Of all the political movements and ideologies produced by human civilization in the modern age, Zionism is the most successful. Not only has it succeeded in transforming itself from a handful of idealists into a mainstream movement, but it has also transformed its dream into a reality. The achievements of Zionism as a national renaissance movement reach far beyond the Land of Israel. The revival of spoken Hebrew and the cultural creativity of modern Hebrew literature are all part of the Zionist revolution.

The strength and vitality of Zionism are partly thanks to the fact that the Zionist idea was never one dimensional. Arthur Hertzberg – a Conservative rabbi, historian, and daring, independent thinker – wrote and compiled The Zionist Idea, A Historical Analysis and Reader (Doubleday & Company and Herzl Press, 1959), which is required reading and presents Zionism as a clash of ideologies. Aside from being the most comprehensive anthology of Zionist thought, it has an introduction analyzing Zionism as the “most radical attempt in Jewish History to break out of the parochial molds of Jewish life in order to become part of the general history of man in the modern world.”

Thirty-nine years after Hertzberg’s book was published, Hadassah, the Women’s Zionist Organization of America, published a book that can be considered the continuation and revision of the Zionist idea. Zionism, The Sequel, edited by Carol Diament, explores the piercing confrontation between the Zionist theory described by Hertzberg and the reality of the State of Israel, 50 years after its establishment. In a series of short articles, the whole political, religious, spiritual and social spectrum of the modern Israeli reality is presented on the one hand; and on the other, its effect on the lives of Jews in North America. The question of the “Jewishness” of the Jewish State arises both in the discussion on questions of religion and state and the relationship between the religious and secular in Israel, and in the handling of the unsolved dilemmas of Israel’s Arab citizens.

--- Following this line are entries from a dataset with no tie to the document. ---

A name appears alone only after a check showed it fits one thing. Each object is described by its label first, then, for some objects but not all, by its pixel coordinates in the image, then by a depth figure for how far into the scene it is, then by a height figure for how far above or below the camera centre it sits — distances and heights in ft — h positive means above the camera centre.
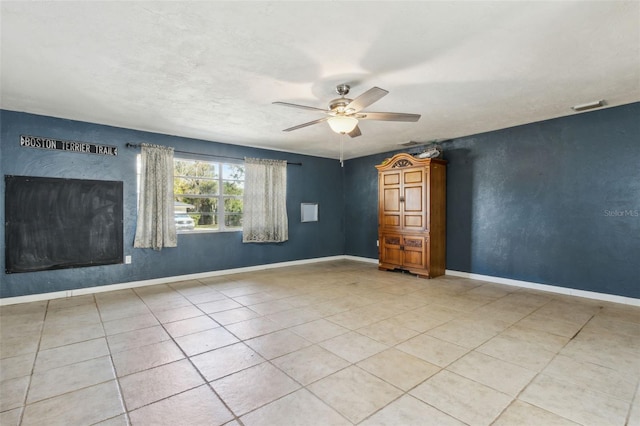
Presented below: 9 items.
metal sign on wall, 12.94 +3.05
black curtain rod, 15.21 +3.38
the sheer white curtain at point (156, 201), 15.34 +0.55
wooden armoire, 17.21 -0.24
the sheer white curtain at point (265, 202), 19.11 +0.62
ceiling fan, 9.81 +3.26
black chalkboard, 12.71 -0.51
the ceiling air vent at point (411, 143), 18.86 +4.34
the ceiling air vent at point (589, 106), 11.94 +4.30
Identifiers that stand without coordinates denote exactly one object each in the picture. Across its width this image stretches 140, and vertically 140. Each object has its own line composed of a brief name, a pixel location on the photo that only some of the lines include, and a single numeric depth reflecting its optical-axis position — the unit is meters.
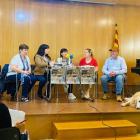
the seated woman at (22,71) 3.78
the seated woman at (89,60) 4.35
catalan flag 5.34
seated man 4.11
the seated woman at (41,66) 4.08
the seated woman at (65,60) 4.31
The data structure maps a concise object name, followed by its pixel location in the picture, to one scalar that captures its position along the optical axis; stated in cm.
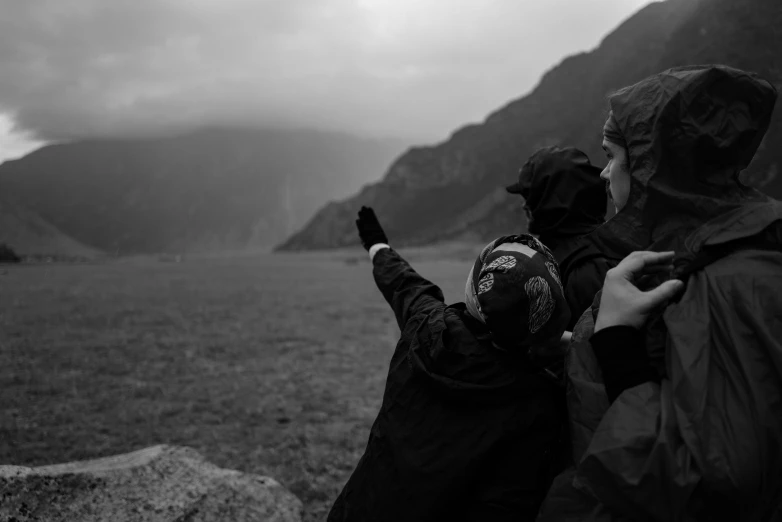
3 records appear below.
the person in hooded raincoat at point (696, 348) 135
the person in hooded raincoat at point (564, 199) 295
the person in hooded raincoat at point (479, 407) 175
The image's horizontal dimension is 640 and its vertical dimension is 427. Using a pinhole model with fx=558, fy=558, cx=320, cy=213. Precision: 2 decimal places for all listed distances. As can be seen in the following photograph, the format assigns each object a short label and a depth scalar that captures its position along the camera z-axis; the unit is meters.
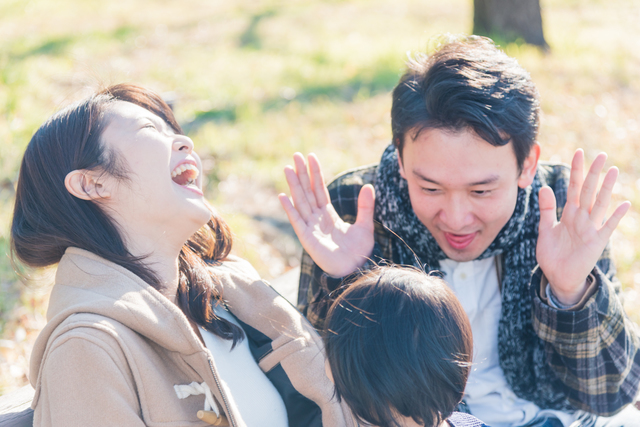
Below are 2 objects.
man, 2.07
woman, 1.55
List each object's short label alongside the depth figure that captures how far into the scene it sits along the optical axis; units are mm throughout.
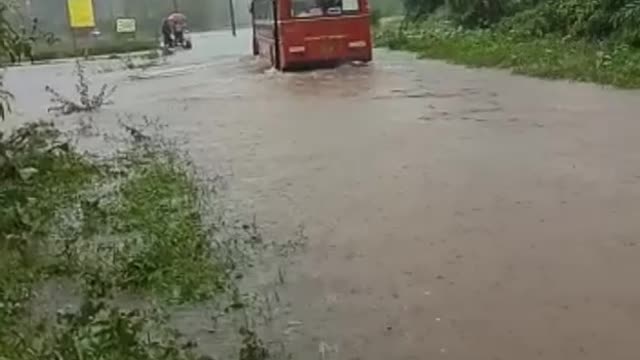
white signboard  50156
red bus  23844
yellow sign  46062
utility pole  55112
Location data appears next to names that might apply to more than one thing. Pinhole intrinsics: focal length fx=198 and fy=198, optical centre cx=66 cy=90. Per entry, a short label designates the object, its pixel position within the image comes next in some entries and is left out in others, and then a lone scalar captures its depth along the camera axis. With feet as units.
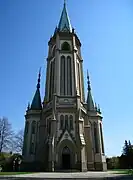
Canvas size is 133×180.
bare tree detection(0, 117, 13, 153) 156.72
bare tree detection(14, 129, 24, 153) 181.73
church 128.26
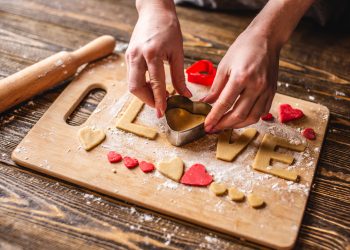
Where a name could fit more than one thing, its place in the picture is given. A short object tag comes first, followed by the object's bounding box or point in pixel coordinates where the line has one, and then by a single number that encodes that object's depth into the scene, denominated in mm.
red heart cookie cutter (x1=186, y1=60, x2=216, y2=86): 1375
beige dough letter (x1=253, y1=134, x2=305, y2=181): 1126
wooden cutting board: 1034
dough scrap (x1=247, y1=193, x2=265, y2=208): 1051
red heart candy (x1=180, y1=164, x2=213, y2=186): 1102
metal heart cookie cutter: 1179
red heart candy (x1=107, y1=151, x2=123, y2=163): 1147
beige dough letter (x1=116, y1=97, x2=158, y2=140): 1220
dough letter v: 1167
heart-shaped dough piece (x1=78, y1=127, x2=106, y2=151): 1188
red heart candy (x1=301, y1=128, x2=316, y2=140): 1230
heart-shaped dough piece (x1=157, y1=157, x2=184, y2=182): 1115
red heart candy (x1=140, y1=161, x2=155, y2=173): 1128
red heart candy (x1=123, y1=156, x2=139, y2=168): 1135
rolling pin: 1289
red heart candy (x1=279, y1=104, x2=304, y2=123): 1271
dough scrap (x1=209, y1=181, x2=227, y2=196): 1076
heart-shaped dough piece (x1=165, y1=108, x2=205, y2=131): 1214
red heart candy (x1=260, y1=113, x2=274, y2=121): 1270
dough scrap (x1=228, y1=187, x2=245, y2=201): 1063
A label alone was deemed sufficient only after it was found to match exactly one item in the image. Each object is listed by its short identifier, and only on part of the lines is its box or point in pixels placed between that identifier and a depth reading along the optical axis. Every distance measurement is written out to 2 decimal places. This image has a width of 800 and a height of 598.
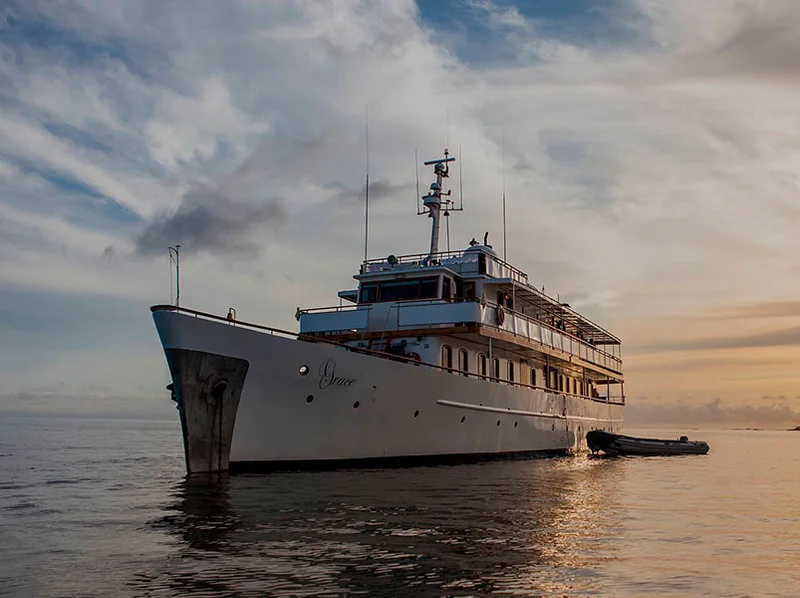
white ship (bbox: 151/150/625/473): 18.59
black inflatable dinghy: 36.34
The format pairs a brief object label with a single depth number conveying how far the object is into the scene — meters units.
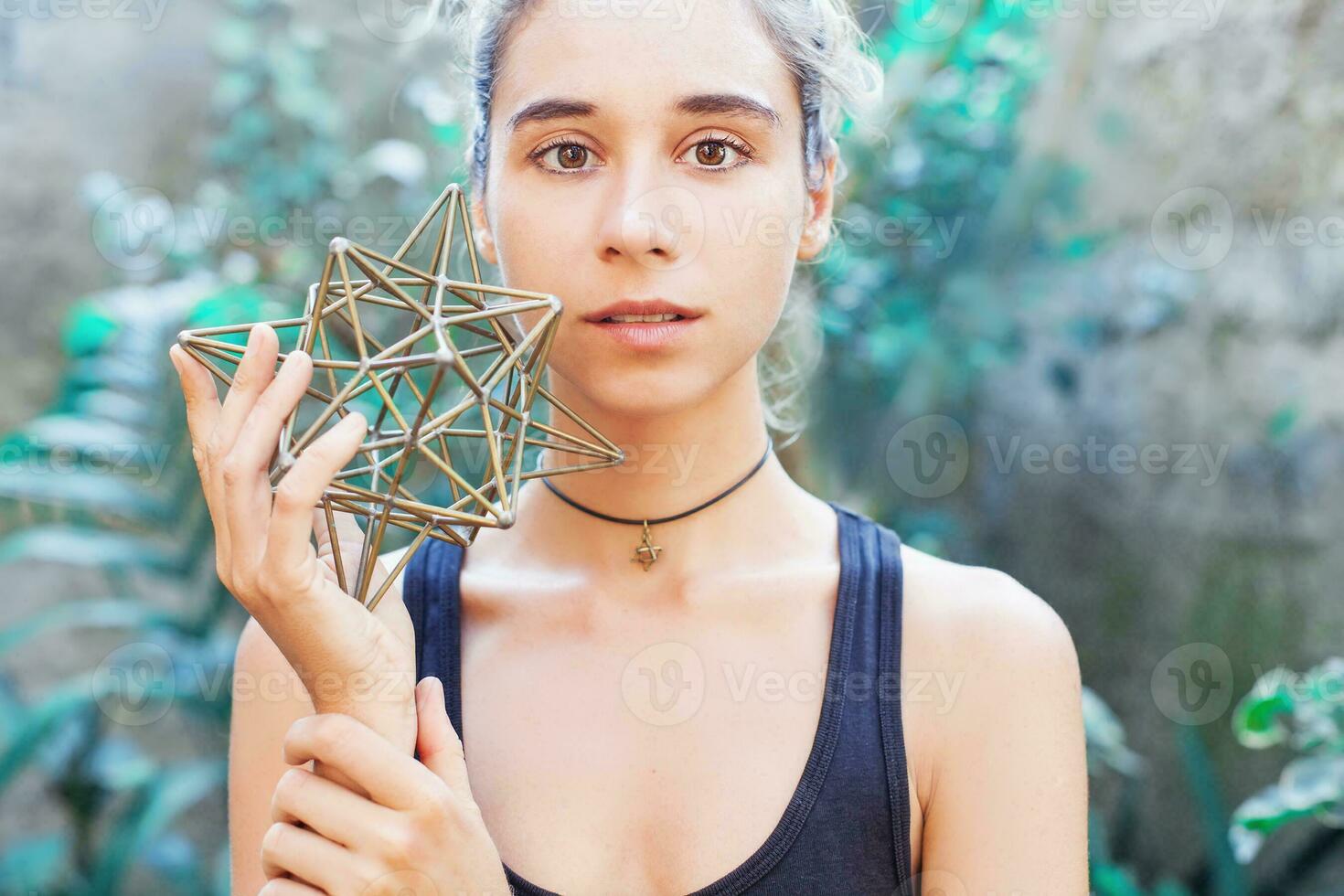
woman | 0.99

The spiritual perspective, the theological significance of the State of Israel to the person of faith, is presented to us by one of the greatest philosophers produced by Conservative Judaism, Abraham Joshua Heschel. In Israel: An Echo of Eternity (Farrar, Strauss and Giroux), published soon after the Six Day War, Heschel peels away the shells of cynicism and skepticism and forces us to confront the real challenge of Zionism: “Israel is a personal challenge, a personal religious issue. It is a call to every one of us as an individual, a call which one cannot answer vicariously.”